Contrast this with our own experience in a church in England.  By all accounts, the large church just described was the successful church over against this little English church of about fifty people.  It had been around for about two hundred years in a small market town.  The church was sometimes a little larger, sometimes a little smaller—like any family over the years.  Of course, everyone knew everyone else—and that made the church what it was.  The church actually practiced koinonia—fellowship in each other’s lives—on a weekly basis.  People from the church met in each other’s homes fairly often, helped each other whenever there was a challenging situation, and the pastor visited in the home almost every week.  People prayed for each other, and if someone went missing on a Sunday morning, everyone knew.  The children played together—they did not just attend a Sunday School class, which was, of course, an important part of their life in the church.

Which of these churches—the large, programme-run church or the small, family-based church—practiced the presence of pastoral ministry?  One simply cannot pastor from the pulpit.  Nor should one try, I might submit—the church needs teaching from the pulpit.  Large churches, whose pastors quite possibly at one point in their lives actually did pastor people, typically reduce their pastoral role to trying to pastor from the pulpit.  They simply fool themselves.  One of the requirements Paul set for overseers in the church was that they manage their own households well (1 Tim. 3.3-4).  Many might focus in these verses on the role of authority, but that would be to miss an essential part of what Paul had in mind.  It is precisely because the ‘church’ is not an ‘assembly’ but is a ‘family gathering’ that Paul can say this.  That is, the authority of the overseer is not the authority of someone overseeing the programmes of a large group but of a group that is intimately engaged in each other’s lives like a family.  The overseer in such a church is like the head of the household in a large family.  Such a person lives in the home with the rest of the family, is engaged in their lives, and is respected for his care and concern for each one.  What Paul says about the overseer is grounded in his understanding of the church as a family present in each other’s lives.

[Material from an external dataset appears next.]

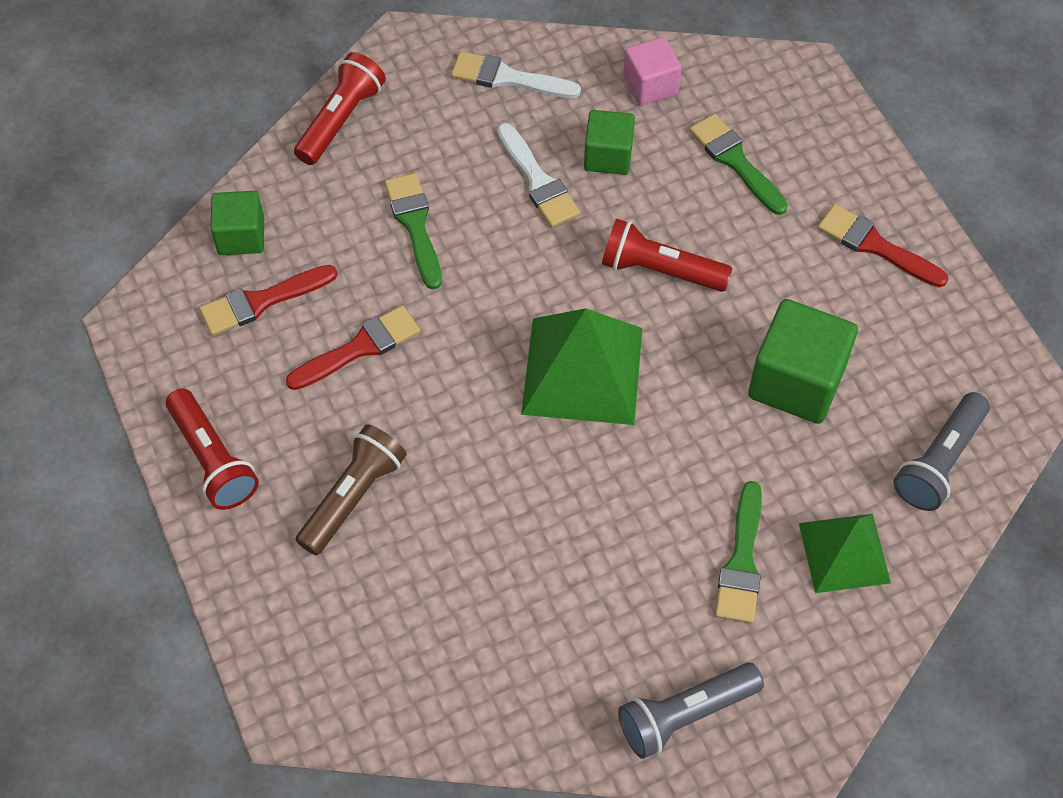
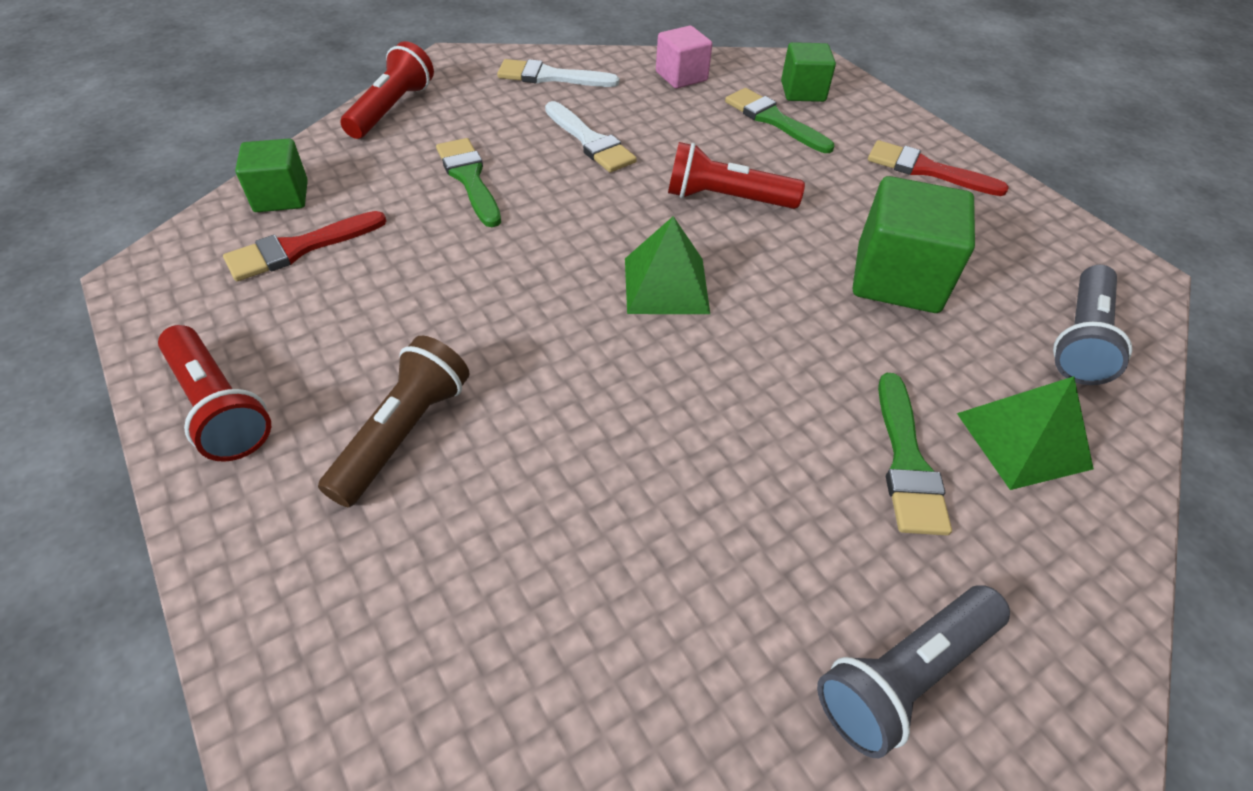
camera: 10 degrees left, 10 degrees down
red brush [286,305,420,390] -> none
green pyramid [521,308,642,425] -> green pyramid [625,216,710,314], size x0.65
green cube [584,110,635,175] -> green cube moved to [781,42,836,102]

Quite likely, many reading this will have wonderful examples of how their church practices the presence of pastoral care.  This post is for those who have not realized that this is an essential part of church and ministry.  It is especially directed to those ministers in churches who have given up pastoring while still being seen as the pastor of the church.  The pastor who does not show up at the homes of his parishioners on a regular basis is simply not pastoring.  The pastor who is not present regularly in prayer with his people is not really a pastor.  The (supposedly) ‘successful’ pastor who has now to oversee the programmes of the large church and prepare a fine sermon each Sunday is no longer a pastor.  If someone needs a description of what it means to be a pastor, think of my friend pushing his way into a man’s bedroom, flopping on the bed beside him, and watching some ridiculous television show with him just to be there with him, to practice the presence of pastoral ministry the way Jesus did with us.

This is not to claim that pastoral ministry is only about being present, of course.  Nor is it to suppose that any kind of presence with someone is pastoral presence.  Yet what needs to be emphasized today—at least in my experience of various churches—is that many of us need to recover the practice of presence as one of the essential aspects of what it means to be a pastor.